• [PROVIDED RECORDS]:
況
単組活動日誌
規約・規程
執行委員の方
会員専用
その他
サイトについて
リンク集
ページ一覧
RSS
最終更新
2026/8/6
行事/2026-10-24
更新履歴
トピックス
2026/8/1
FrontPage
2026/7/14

• [TASK BRIEF]: The complete listing, transcribed exactly, is the expected answer.

• [ANSWER TO THE PROBLEM]:
況
単組活動日誌
規約・規程
執行委員の方
会員専用
その他
サイトについて
リンク集
ページ一覧
RSS
最終更新
2026/8/6
行事/2026-10-24
更新履歴
トピックス
2026/8/1
FrontPage
2026/7/14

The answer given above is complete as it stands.